Аркадий Аверченко (Аверченко) - страница 425

— Да! А где же этот твой знаменитый фарфор?

— А вот там стоит.

Ткни китайца в затылок. Видишь, как забавно? Настоящий, брат, алебастр!

И долго еще после ухода парочки китаец с задумчивой иронией качает видавшей виды головой.

Последний совет: женщина, даже самая бескорыстная, ценит в мужчине щедрость и широту натуры. Женщина поэтична, а что может быть прозаичнее скупости?..

Любящая женщина, которая с негодованием откажется от любой суммы денег, ни слова не возразит вам, если вы купите ей билет в театр или заплатите за нее в кафе.

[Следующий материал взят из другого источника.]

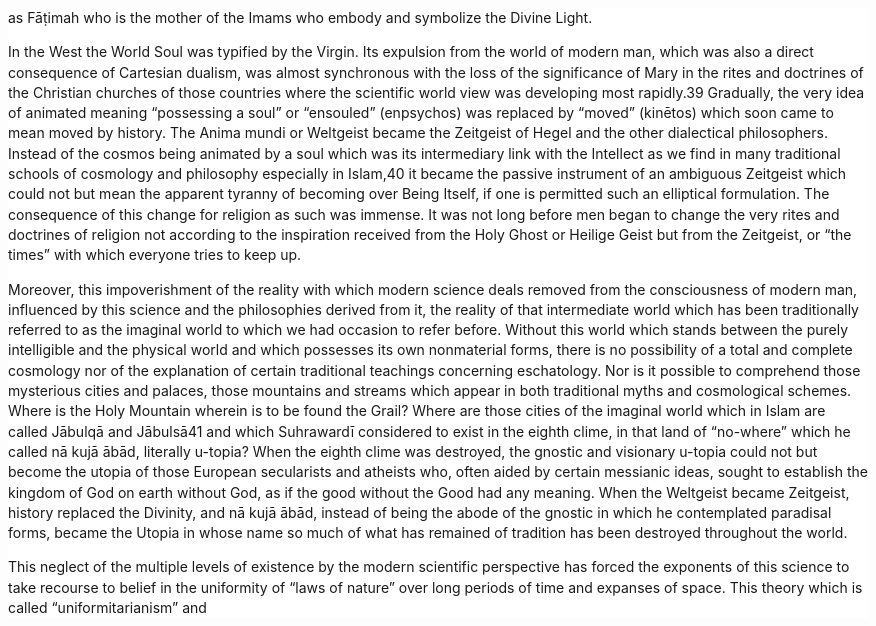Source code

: as Fāṭimah who is the mother of the Imams who embody and symbolize the
Divine Light.

In the West the World Soul was typified by the Virgin. Its expulsion
from the world of modern man, which was also a direct consequence of
Cartesian dualism, was almost synchronous with the loss of the
significance of Mary in the rites and doctrines of the Christian
churches of those countries where the scientific world view was
developing most rapidly.39 Gradually, the very idea of animated meaning
“possessing a soul” or “ensouled” (enpsychos) was replaced by “moved”
(kinētos) which soon came to mean moved by history. The Anima mundi or
Weltgeist became the Zeitgeist of Hegel and the other dialectical
philosophers. Instead of the cosmos being animated by a soul which was
its intermediary link with the Intellect as we find in many traditional
schools of cosmology and philosophy especially in Islam,40 it became the
passive instrument of an ambiguous Zeitgeist which could not but mean
the apparent tyranny of becoming over Being Itself, if one is permitted
such an elliptical formulation. The consequence of this change for
religion as such was immense. It was not long before men began to change
the very rites and doctrines of religion not according to the
inspiration received from the Holy Ghost or Heilige Geist but from the
Zeitgeist, or “the times” with which everyone tries to keep up.

Moreover, this impoverishment of the reality with which modern science
deals removed from the consciousness of modern man, influenced by this
science and the philosophies derived from it, the reality of that
intermediate world which has been traditionally referred to as the
imaginal world to which we had occasion to refer before. Without this
world which stands between the purely intelligible and the physical
world and which possesses its own nonmaterial forms, there is no
possibility of a total and complete cosmology nor of the explanation of
certain traditional teachings concerning eschatology. Nor is it possible
to comprehend those mysterious cities and palaces, those mountains and
streams which appear in both traditional myths and cosmological schemes.
Where is the Holy Mountain wherein is to be found the Grail? Where are
those cities of the imaginal world which in Islam are called Jābulqā and
Jābulsā41 and which Suhrawardī considered to exist in the eighth clime,
in that land of “no-where” which he called nā kujā ābād, literally
u-topia? When the eighth clime was destroyed, the gnostic and visionary
u-topia could not but become the utopia of those European secularists
and atheists who, often aided by certain messianic ideas, sought to
establish the kingdom of God on earth without God, as if the good
without the Good had any meaning. When the Weltgeist became Zeitgeist,
history replaced the Divinity, and nā kujā ābād, instead of being the
abode of the gnostic in which he contemplated paradisal forms, became
the Utopia in whose name so much of what has remained of tradition has
been destroyed throughout the world.

This neglect of the multiple levels of existence by the modern
scientific perspective has forced the exponents of this science to take
recourse to belief in the uniformity of “laws of nature” over long
periods of time and expanses of space. This theory which is called
“uniformitarianism” and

Один известный мне человек сразу погиб во мнении любящей женщины после того, как, расплачиваясь в кафе, стал высчитывать:

— Два стакана кофе с булочками — 3½ марки. Ты пила белый кофе, я черный — значит, с меня на ½ марки меньше. Да ты откусила своими очаровательными белыми зубками у меня кусок пирожного, приблизительно одну треть, — значит, с тебя еще 20 пфеннигов. С тем, что я платил за тебя в трамвае — с тебя, царица души моей, 2 марки 35 пфеннигов.

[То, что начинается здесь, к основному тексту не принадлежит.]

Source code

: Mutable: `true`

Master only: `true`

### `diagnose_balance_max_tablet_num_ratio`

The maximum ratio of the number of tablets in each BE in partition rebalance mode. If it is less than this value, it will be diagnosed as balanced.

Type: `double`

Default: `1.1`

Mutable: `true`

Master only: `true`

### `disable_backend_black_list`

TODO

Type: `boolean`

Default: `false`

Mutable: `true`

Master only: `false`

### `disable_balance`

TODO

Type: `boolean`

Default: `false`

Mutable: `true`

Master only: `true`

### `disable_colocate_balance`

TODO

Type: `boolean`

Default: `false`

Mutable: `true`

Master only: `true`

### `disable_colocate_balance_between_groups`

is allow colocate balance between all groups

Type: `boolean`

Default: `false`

Нужно ли говорить, что на таком пустяке этот идиот сломал себе шею, хотя и был красив как бог!

* * *

Кстати, вы, может быть, спросите: а где же советы, как ухаживать не за дамами, а за девушками.

Этих советов я не могу дать.

Потому что за девушками не «ухаживают».

Им делают предложение и женятся.

После же женитьбы молодой человек может прочесть мое руководство сначала.

И то, руководство это будет полезно не тому, который женился, а другому молодому человеку — постороннему.

Современники об Аркадии Аверченко

Надежда Тэффи

Началось это приблизительно в 1909 году. Точно не помню. Я годы различаю не по номерам (год номер тысяча девятьсот такой-то), а по событиям.

Время тогда было строгое. Смех не имел права на существование. Допускался только так называемый «смех сквозь незримые миру слезы», пронизанный гражданской скорбью и тоской о несовершенстве человечества.

Как раздражали эти «незримые слезы» Достоевского!

«Никогда еще не было сказано на Руси более фальшивого слова, чем про эти „незримые слезы“».

А ведь как ценил Достоевский Гоголя! Как жил Гоголь в его подсознательном! Не знаю, заметил ли кто-нибудь, что мать Раскольникова звали Пульхерия Ивановна и что в письме своем к сыну упоминала она о купце Афанасии Ивановиче, с которым вела дела. Ведь эти два имени-отчества теперь уже стали нарицательными, дать их Достоевский нарочно никак не мог. Они выскочили оба вместе из его подсознательного, из той потайной душевной кельи, где любовно запечатлелись.

А вот этих «незримых слез» он вынести не мог. Но в русской литературе требование на них укоренилось надолго.